Data entries:
•••••

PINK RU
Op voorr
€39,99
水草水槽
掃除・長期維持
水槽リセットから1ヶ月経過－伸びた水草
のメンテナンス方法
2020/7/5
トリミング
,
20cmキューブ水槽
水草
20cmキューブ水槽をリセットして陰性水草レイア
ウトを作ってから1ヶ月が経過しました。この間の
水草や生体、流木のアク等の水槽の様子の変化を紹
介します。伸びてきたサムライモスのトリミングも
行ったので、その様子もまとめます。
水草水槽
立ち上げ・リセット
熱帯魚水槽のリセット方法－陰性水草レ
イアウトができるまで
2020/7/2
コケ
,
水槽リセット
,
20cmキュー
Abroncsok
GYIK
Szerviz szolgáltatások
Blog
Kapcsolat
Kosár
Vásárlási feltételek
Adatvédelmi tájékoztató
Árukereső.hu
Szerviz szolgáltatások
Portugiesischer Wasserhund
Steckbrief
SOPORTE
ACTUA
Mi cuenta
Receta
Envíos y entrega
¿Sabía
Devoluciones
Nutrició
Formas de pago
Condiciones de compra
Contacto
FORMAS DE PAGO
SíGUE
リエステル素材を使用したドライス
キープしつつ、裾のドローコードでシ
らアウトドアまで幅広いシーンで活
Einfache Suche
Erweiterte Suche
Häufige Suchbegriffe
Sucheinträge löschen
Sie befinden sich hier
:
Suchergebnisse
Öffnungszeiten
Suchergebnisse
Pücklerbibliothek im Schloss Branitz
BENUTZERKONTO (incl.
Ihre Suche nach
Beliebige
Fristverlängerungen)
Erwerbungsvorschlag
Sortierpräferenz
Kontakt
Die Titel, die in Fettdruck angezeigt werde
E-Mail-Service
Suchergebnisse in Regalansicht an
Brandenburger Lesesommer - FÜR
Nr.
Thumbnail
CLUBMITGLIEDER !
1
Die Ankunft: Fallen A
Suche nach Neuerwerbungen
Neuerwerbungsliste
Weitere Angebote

•••••

» **DIRECTIONS**
Reproduce the entries exactly, dropping nothing.

» **TASK RESULT**
PINK RU
Op voorr
€39,99
水草水槽
掃除・長期維持
水槽リセットから1ヶ月経過－伸びた水草
のメンテナンス方法
2020/7/5
トリミング
,
20cmキューブ水槽
水草
20cmキューブ水槽をリセットして陰性水草レイア
ウトを作ってから1ヶ月が経過しました。この間の
水草や生体、流木のアク等の水槽の様子の変化を紹
介します。伸びてきたサムライモスのトリミングも
行ったので、その様子もまとめます。
水草水槽
立ち上げ・リセット
熱帯魚水槽のリセット方法－陰性水草レ
イアウトができるまで
2020/7/2
コケ
,
水槽リセット
,
20cmキュー
Abroncsok
GYIK
Szerviz szolgáltatások
Blog
Kapcsolat
Kosár
Vásárlási feltételek
Adatvédelmi tájékoztató
Árukereső.hu
Szerviz szolgáltatások
Portugiesischer Wasserhund
Steckbrief
SOPORTE
ACTUA
Mi cuenta
Receta
Envíos y entrega
¿Sabía
Devoluciones
Nutrició
Formas de pago
Condiciones de compra
Contacto
FORMAS DE PAGO
SíGUE
リエステル素材を使用したドライス
キープしつつ、裾のドローコードでシ
らアウトドアまで幅広いシーンで活
Einfache Suche
Erweiterte Suche
Häufige Suchbegriffe
Sucheinträge löschen
Sie befinden sich hier
:
Suchergebnisse
Öffnungszeiten
Suchergebnisse
Pücklerbibliothek im Schloss Branitz
BENUTZERKONTO (incl.
Ihre Suche nach
Beliebige
Fristverlängerungen)
Erwerbungsvorschlag
Sortierpräferenz
Kontakt
Die Titel, die in Fettdruck angezeigt werde
E-Mail-Service
Suchergebnisse in Regalansicht an
Brandenburger Lesesommer - FÜR
Nr.
Thumbnail
CLUBMITGLIEDER !
1
Die Ankunft: Fallen A
Suche nach Neuerwerbungen
Neuerwerbungsliste
Weitere Angebote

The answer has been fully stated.